■ EXERCISE
When a line in the material contains the word "this", copy it.

■ RECORDS FOR THE TASK
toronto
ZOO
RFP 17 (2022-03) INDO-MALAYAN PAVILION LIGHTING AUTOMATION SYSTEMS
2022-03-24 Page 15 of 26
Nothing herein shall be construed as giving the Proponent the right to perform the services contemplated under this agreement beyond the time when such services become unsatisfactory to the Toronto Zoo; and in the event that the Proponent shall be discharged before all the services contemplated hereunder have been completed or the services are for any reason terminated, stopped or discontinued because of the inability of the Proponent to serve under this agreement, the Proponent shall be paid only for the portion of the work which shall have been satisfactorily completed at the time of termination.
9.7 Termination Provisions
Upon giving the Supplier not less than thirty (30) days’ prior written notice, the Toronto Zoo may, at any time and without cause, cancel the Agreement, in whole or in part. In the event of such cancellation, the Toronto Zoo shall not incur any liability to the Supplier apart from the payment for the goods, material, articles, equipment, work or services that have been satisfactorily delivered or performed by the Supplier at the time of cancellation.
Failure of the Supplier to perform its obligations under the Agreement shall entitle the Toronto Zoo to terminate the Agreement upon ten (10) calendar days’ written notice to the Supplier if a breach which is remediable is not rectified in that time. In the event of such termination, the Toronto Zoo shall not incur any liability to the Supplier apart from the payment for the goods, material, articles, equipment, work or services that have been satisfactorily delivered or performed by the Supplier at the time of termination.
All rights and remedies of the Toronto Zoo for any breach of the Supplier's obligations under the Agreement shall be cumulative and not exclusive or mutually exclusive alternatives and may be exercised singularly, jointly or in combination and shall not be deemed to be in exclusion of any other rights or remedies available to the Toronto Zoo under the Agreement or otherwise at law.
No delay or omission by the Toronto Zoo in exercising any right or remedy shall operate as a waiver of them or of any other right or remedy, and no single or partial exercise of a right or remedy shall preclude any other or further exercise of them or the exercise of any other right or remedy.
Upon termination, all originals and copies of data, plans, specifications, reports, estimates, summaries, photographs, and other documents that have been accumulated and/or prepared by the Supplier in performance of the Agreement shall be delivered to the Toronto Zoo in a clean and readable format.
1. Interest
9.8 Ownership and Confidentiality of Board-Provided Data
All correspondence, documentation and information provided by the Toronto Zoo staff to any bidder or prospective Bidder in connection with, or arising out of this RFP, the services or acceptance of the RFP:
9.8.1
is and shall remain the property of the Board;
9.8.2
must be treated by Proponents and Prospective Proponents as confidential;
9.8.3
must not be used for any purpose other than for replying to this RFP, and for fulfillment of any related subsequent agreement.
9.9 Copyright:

■ RESPONSE TO THE TASK
Nothing herein shall be construed as giving the Proponent the right to perform the services contemplated under this agreement beyond the time when such services become unsatisfactory to the Toronto Zoo; and in the event that the Proponent shall be discharged before all the services contemplated hereunder have been completed or the services are for any reason terminated, stopped or discontinued because of the inability of the Proponent to serve under this agreement, the Proponent shall be paid only for the portion of the work which shall have been satisfactorily completed at the time of termination.
All correspondence, documentation and information provided by the Toronto Zoo staff to any bidder or prospective Bidder in connection with, or arising out of this RFP, the services or acceptance of the RFP:
must not be used for any purpose other than for replying to this RFP, and for fulfillment of any related subsequent agreement.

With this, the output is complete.